Although this passage mentions neither “narrative” nor “form of life,” I understand it in relation to those two concepts. Meaning for Danto, as we have already seen, only arises within the context of a form of life. And I take it that a “form of life” (given Danto’s historicist leanings) is neither static, nor of a single moment. It is dynamic and constituted (at least partially) by its history, by the unfolding of multiple relations over time. In the exalted passage just quoted, art becomes a concentrated focal point, a resonant embodiment, of a form of life’s possible meanings. The art work becomes a “fount” when it grants us insight, provides an opportunity to grasp meanings previously hidden. Art is a means for a Hegelian coming to consciousness, even to self consciousness.
I will end by saying I am deeply attracted to such an exalted view of art. Certainly, I am very inclined to see art works as instances of communication. And often what the artist wants to communicate is a fairly (or even unfairly) grandiose vision of how a form of life hangs together (or fails to hang together)—as well as a vision of how a life can be lived ethically and meaningfully within a form of life. Explaining the hold that art has over us who are addicted to it as related to the insights it affords makes sense to me.
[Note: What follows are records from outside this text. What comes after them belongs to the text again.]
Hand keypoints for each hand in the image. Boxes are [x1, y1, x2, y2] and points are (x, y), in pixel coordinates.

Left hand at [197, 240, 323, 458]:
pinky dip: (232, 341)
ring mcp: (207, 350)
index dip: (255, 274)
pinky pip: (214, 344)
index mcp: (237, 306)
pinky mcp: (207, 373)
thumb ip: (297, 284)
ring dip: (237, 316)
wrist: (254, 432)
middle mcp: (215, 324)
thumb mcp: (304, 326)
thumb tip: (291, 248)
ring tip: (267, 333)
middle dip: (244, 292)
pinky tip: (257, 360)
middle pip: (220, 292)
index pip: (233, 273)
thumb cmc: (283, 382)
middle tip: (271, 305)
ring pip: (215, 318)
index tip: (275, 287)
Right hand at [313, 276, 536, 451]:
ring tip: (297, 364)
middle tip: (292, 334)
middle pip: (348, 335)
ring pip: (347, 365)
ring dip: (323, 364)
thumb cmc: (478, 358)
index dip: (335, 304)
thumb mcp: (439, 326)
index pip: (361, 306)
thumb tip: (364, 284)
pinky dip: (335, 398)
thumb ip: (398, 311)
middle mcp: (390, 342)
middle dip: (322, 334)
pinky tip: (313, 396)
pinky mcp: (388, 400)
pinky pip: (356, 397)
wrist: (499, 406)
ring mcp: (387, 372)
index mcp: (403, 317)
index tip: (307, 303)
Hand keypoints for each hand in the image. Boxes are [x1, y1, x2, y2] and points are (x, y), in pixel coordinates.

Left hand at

Except. There is also another feature of the experience of art works that seems separate from, albeit not necessarily antagonistic to, a focus on the communication of meaning. That feature is the more mystical sense of participation in some fundamental, hard to describe (hence mystical) communion with forces (energies) greater than the self. Rather than providing access to meanings, there is what Nietzsche saw as the Dionysian collapse of meanings and of the self offered in ecstatic states that art provokes. Danto’s neglect of that side of art goes hand in hand with his rejection of the material, of the sensuous. His is a very intellectual understanding of art, one that drains it of some elemental powers that cannot be easily captured by or reduced to philosophy.
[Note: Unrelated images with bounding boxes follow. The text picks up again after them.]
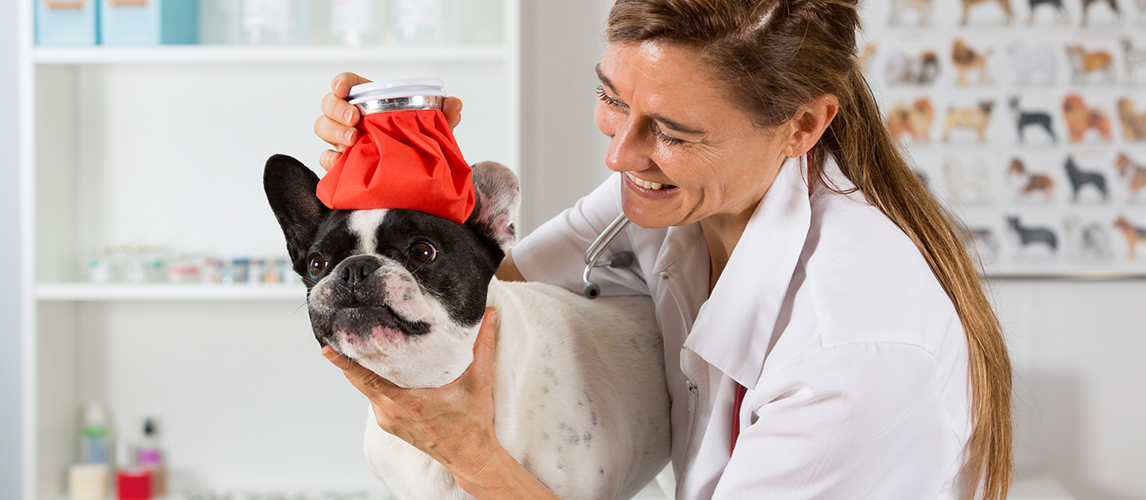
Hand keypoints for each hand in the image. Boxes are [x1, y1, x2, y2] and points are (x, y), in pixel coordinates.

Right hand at [315, 72, 464, 170]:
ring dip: (334, 132)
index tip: (343, 89)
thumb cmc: (415, 141)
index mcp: (369, 100)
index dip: (341, 82)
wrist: (413, 174)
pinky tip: (342, 162)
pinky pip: (325, 159)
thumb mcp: (430, 126)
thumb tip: (455, 103)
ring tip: (352, 140)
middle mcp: (350, 116)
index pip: (347, 83)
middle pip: (329, 104)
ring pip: (323, 128)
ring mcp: (342, 138)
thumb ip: (443, 114)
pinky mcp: (340, 162)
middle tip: (355, 120)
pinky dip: (330, 159)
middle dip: (337, 110)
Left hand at [321, 307, 499, 482]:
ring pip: (367, 389)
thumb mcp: (479, 381)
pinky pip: (376, 398)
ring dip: (364, 370)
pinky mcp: (391, 424)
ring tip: (364, 346)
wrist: (471, 457)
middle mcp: (391, 411)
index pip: (365, 378)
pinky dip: (375, 383)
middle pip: (360, 381)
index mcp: (406, 400)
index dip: (345, 362)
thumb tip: (491, 315)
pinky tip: (383, 370)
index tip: (328, 348)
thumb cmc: (472, 425)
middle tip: (345, 334)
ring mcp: (389, 419)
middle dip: (352, 358)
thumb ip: (484, 346)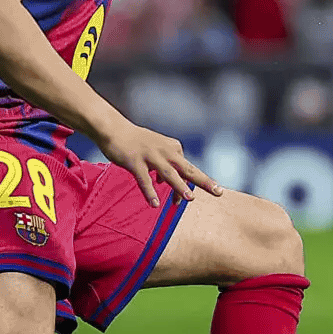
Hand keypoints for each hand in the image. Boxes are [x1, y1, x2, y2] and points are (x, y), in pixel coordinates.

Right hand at [96, 121, 223, 204]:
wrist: (114, 129)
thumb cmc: (136, 142)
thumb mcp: (156, 151)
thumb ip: (163, 165)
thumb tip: (165, 182)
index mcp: (172, 148)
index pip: (187, 169)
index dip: (188, 186)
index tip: (185, 199)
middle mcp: (165, 151)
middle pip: (188, 169)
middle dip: (204, 181)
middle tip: (219, 192)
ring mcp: (150, 156)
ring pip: (168, 173)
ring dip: (179, 186)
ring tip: (189, 198)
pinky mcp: (134, 161)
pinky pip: (143, 179)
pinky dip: (150, 191)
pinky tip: (155, 204)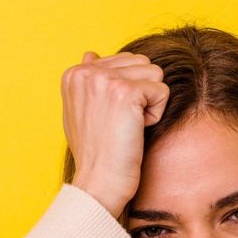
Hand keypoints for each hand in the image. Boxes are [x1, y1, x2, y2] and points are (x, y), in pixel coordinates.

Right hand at [61, 49, 168, 217]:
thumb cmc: (95, 154)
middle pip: (142, 64)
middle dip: (141, 95)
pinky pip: (162, 91)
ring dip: (149, 104)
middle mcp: (86, 71)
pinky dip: (156, 115)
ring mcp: (104, 80)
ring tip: (128, 127)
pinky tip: (136, 131)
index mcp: (75, 73)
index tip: (110, 120)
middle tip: (122, 125)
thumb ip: (89, 83)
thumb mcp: (82, 112)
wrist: (99, 183)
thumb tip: (91, 54)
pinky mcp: (125, 93)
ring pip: (154, 74)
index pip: (124, 61)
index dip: (127, 94)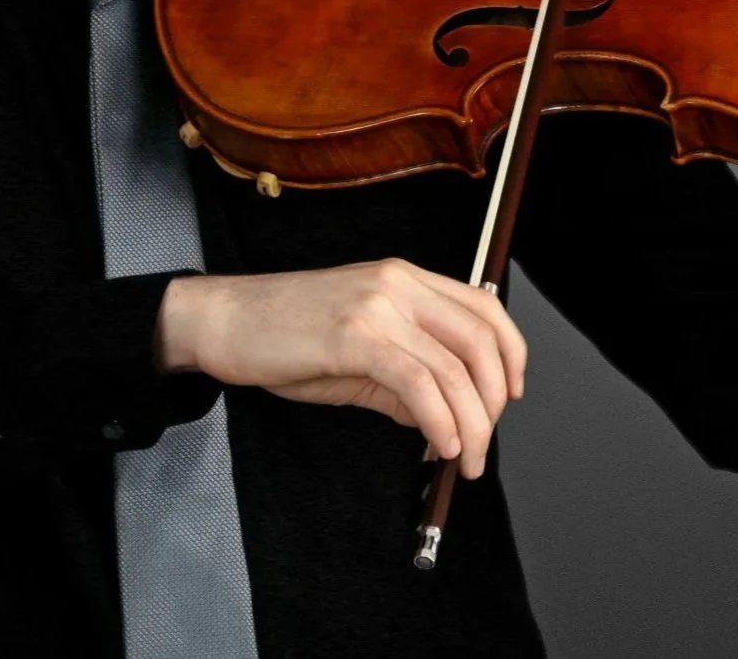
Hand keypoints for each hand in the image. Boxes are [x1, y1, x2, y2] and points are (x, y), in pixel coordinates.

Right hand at [155, 259, 525, 479]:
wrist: (226, 320)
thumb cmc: (284, 333)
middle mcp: (399, 283)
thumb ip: (404, 376)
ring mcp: (378, 306)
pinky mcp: (355, 336)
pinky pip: (419, 384)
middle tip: (483, 445)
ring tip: (462, 460)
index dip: (511, 355)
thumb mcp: (356, 349)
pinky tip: (439, 444)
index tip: (509, 397)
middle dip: (494, 403)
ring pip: (455, 369)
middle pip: (481, 341)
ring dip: (472, 425)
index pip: (484, 308)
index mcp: (403, 278)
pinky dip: (440, 421)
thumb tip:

Perhaps it is possible to mute the mysticism of the prior paragraph by returning to Danto’s insistence that a form of life is something lived not merely know about p. 203, quoted above). If that is the case, and if art works provide a focal point for experiencing a form of life, then an emphasis on what knowledge the art work conveys somehow misses the point. Such an emphasis sustains too great a distance between art work and audience. What we want to capture is the immersion in the work that is the experience of encountering it, not some nugget of insight we extract from it. New Criticism’s “heresy of paraphrase” is not just about trying to convey the art work’s meaning in terms different from those of the work itself, but also about standing apart from a work instead of leaping into it, which may be a way of saying one has prioritized “judgment” over experience.